In the real world, correlation exists between tasks because of some shared influencing factor(s). Tamara asks the user to explore what those factors might be and to quantify them in an intuitive manner. No correlation coefficients are used.

In Tamara, there are two modeling capabilities that will naturally induce correlation between task durations. The first is simply specifying where a risk event can impact two or more tasks, so if the risk event occurs then all tasks to which the risk is connected will be delayed, and if the risk doesn’t occur they won’t.

The second modelling capability is where productivity risk factors are common to two or more tasks. For example, imagine that we have a design project consisting of just two tasks for simplicity:

Task 1: Design building

Duration with scope uncertainty: min = 90 days, mode = 100 days, max = 130 days

Task 2: Design infrastructure

Duration with scope uncertainty: min = 80 days, mode = 100 days, max = 140 days

Now let’s add ‘Communication with client’ as a Productivity Risk Factor, meaning that if there is good communication it can speed up the design process by removing unnecessary work, and if the communication is bad it will slow it down. Both tasks are affected:

Communication with client

Effect on task duration: min = -10%, mode = 0%, max = +25%

This is stating that there could be a reduction of up to 10% of the time it takes to do an item of work if the communication is good, and up to 25% longer if it’s bad.

We make a Work Type Category consisting of just this one Productivity Risk Factor:

And apply it to both tasks:

Behind the scenes Tamara will simulate the task durations correlated via the Productivity Risk Factor, which can be shown as a scatter plot. The left plot shows how the Productivity Risk Factor has induced a positive correlation so that larger (smaller) observations tend to occur together; whilst the right plot shows what the pattern would have looked like with the same duration distributions (the combination of scope and productivity uncertainty) but no correlation:

The induced level of correlation in this example is 32%, and is dependent on the balance of individual scope uncertainty for each task compared to the shared productivity uncertainty. If the scope uncertainty was very small, the productivity uncertainty would dominate and the correlation would be close to 100%. Conversely, if the scope uncertainty was huge and the productivity uncertainty minimal, the correlation would be close to 0%.

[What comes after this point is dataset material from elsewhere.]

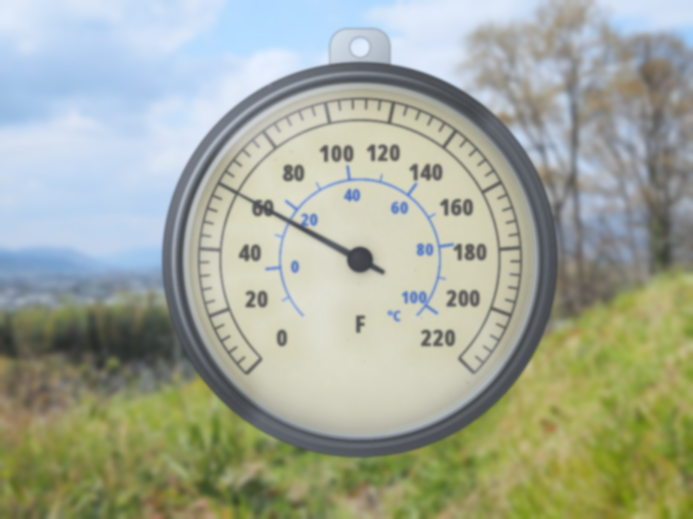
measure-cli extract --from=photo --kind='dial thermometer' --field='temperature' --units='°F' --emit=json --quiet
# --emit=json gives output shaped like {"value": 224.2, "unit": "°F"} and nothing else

Let’s now look at the effect of introducing this correlation via the Productivity Risk Factor. The following plots show the cumulative probability distribution of the project duration: on the left is the result if the tasks were completed in parallel, and on the right if they were done one after the other (serial):

The results are not immediately intuitive. When the tasks are done in parallel, the correlated tasks (orange line) take on average less time to complete than when they are uncorrelated (blue line). This is because the project is complete when the last task is finished. If the tasks are uncorrelated there are two independent chances for a task to exceed say 110 days, but if they are correlated then if one task takes more than 110 days, the other task is also likely to do so, and vice versa.

When the tasks are done one after the other (serial) the average duration of the project is the same whether the tasks are correlated or not. However - if they are correlated - when one task takes more (less) time the other task is also likely to take more (less) time so the duration in total will be longer (shorter). If they are uncorrelated, there is more chance that a long duration of one task will be compensated by a short duration of the other. Thus, correlated tasks when performed serially will produce a wider distribution of finish time, and therefore a higher risk of failing to meet a delivery date, than uncorrelated tasks.